Una propuesta para celebrar la Pascua

Alejandra Ma. Sosa E.

‘El Señor ha resucitado, ¡Aleluya!’ Es la frase de la antífona de entrada con la que comienza la Misa de este día en el que festejamos que Cristo venció a la muerte y nos dio vida eterna. Aunque anoche se llevó a cabo la gran fiesta de la Vigilia Pascual, no por eso hay que creer que ha disminuido el gozo o la solemnidad con que la Iglesia celebra la Resurrección del Señor. Vestida de blanco y llena de flores, emplea también símbolos muy elocuentes: en lugar del acto penitencial, se nos invita a renovar, como anoche, las renuncias a Satanás y nuestra profesión de fe, y también hoy se nos rocía con el agua bendita, símbolo de nuestro Bautismo, que nos renueva y purifica.

Cabe mencionar que como la Resurrección del Señor es algo tan grande que no cabe celebrarla en un solo día, la Iglesia alarga este domingo durante ¡toda una semana! y celebra cada día como si fuera hoy, Domingo de Resurrección. Es la llamada ‘Octava de Pascua’, dentro de la cual todos los días se canta el Gloria, y, si se desea, la ‘Secuencia de Pascua’. Esta ‘Octava’ está incluida dentro de lo que se conoce como ‘Tiempo Pascual’, que abarca cincuenta días, desde hoy hasta Pentecostés (que en este año se celebra el domingo 20 de mayo).

La Pascua ha escapado a la comercialización que sufre la Navidad, pero lamentablemente se ha caído en el otro extremo, y mucha gente se limita a celebrarla en la iglesia pero no en su casa. Por ello, se propone aquí, como en alguna otra ocasión, que no se deje pasar desapercibida esta gran fiesta.

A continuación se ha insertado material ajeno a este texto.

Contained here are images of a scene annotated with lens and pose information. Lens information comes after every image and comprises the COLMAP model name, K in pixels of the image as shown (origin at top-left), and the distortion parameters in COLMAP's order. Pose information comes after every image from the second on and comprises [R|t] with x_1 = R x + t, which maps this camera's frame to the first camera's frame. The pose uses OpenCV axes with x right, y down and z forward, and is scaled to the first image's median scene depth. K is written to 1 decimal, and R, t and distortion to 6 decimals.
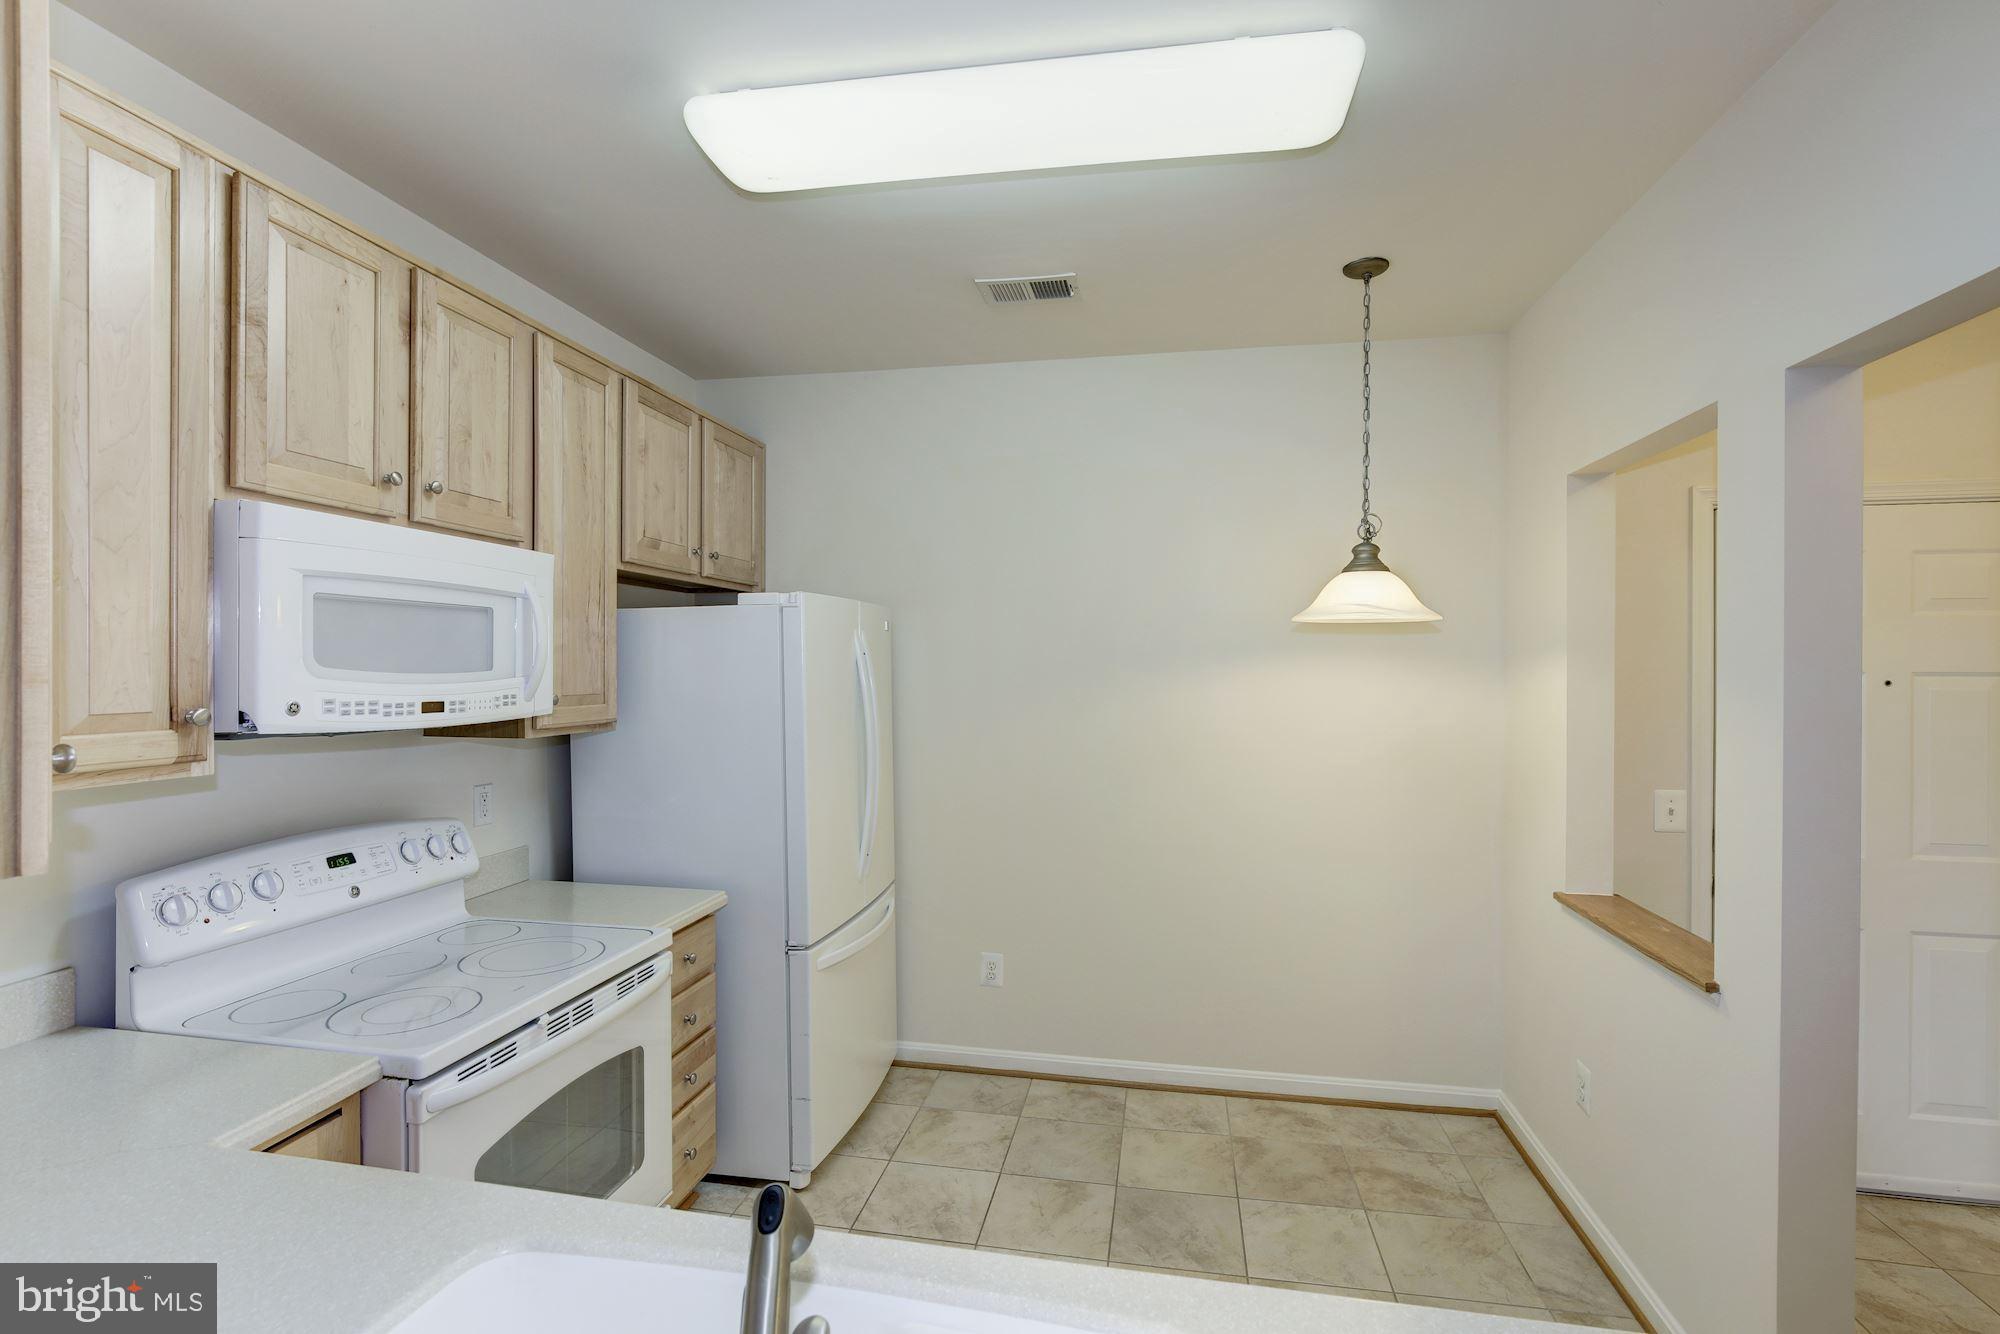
lens RADIAL K [[880.5, 0, 1018.4], [0, 880.5, 674.2], [0, 0, 1]] dist [-0.019618, -0.000035]
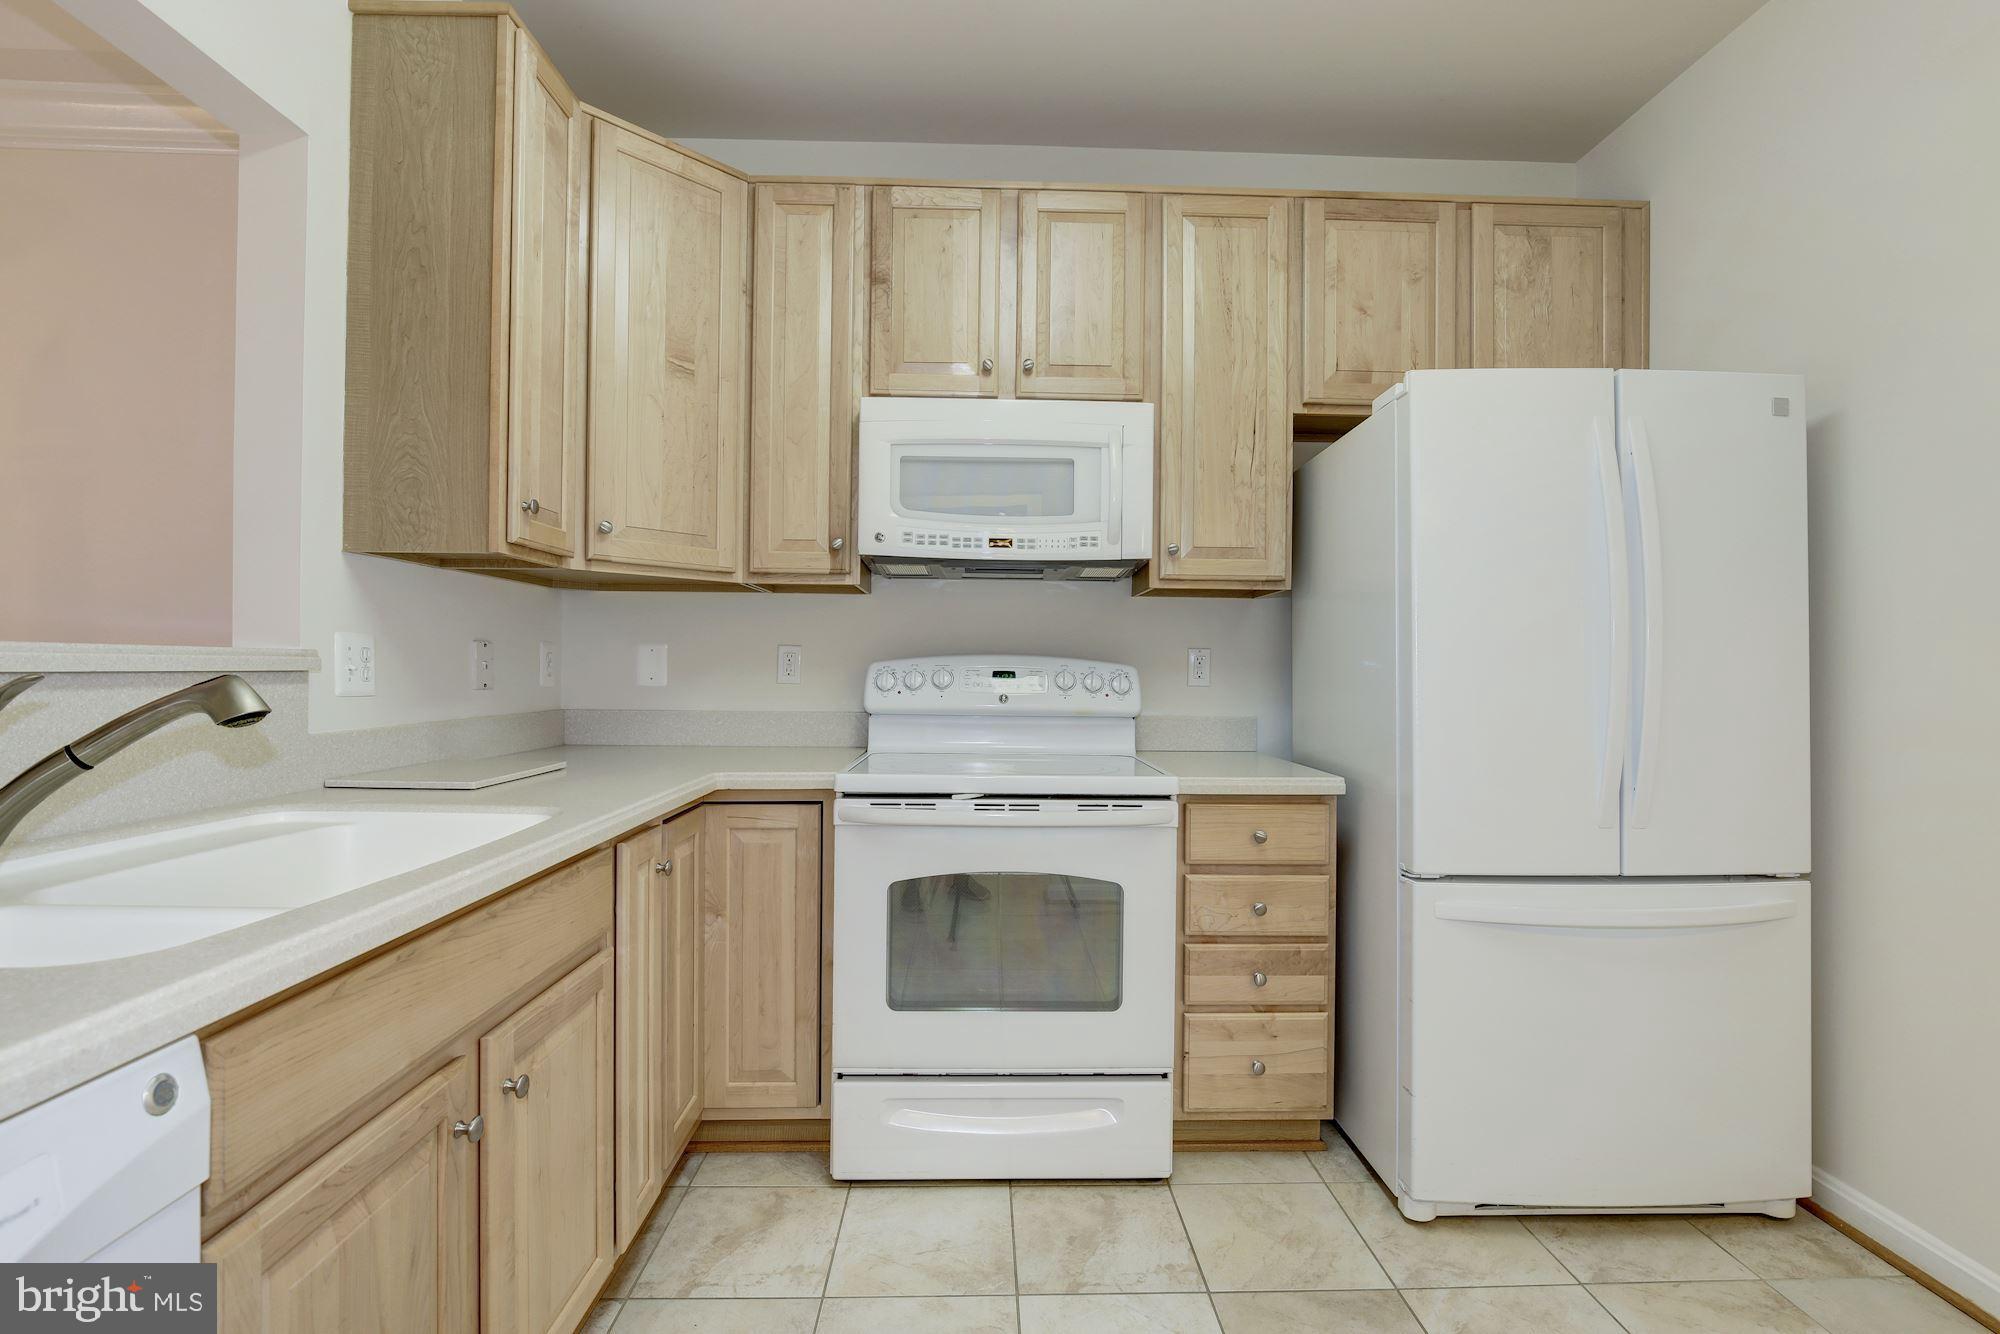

¿Qué hacer para celebrarla?

He aquí algunas sugerencias:

1. Decora tu casa con flores blancas (pueden ser de tela o de papel; que así como sacas los adornos navideños cada año, en Pascua saques los adornos de esta temporada). También puedes poner tu cirio en algún lugar destacado de la casa, o decorar también con velas blancas.

2. Piensa en un menú especial para este domingo. No tiene que ser caro ni muy elaborado. Simplemente debe ser algo distinto, que no sueles comer durante el año y que se convierte en tu casa en el ‘platillo de Pascua’.

3. Para celebrar en familia: Reúnanse en torno al cirio pascual; comenten que así como Cristo es Luz del mundo, cada uno es también luz para los demás. Que alguien encienda una vela de la luz del cirio y todos le digan por qué es luz para esa familia: sus cualidades, las cosas buenas que tiene; luego esa persona pasa la vela a otro y todos le dicen a éste por qué es luz para la familia; es una ceremonia sencilla que los deja a todos sintiéndose portadores de la luz del Señor, amados y apreciados.

4. Para celebrar en grupos eclesiales: Que cada uno lleve un cascarón de huevo vacío, decorado como se le ocurra (pintado, con papel pegado, etc. nada caro) y adentro le ponga un papelito con una frase bíblica que le guste mucho. Se numeran los huevitos, se rifan los números y a cada quien le toca como regalo un simpático huevito de Pascua con un bello texto, tomado de la Escritura, para recordarlo y reflexionarlo siempre.

Seguramente a ti se te ocurrirán muchas otras ideas; ponlas en práctica y ¡a celebrar la Pascua!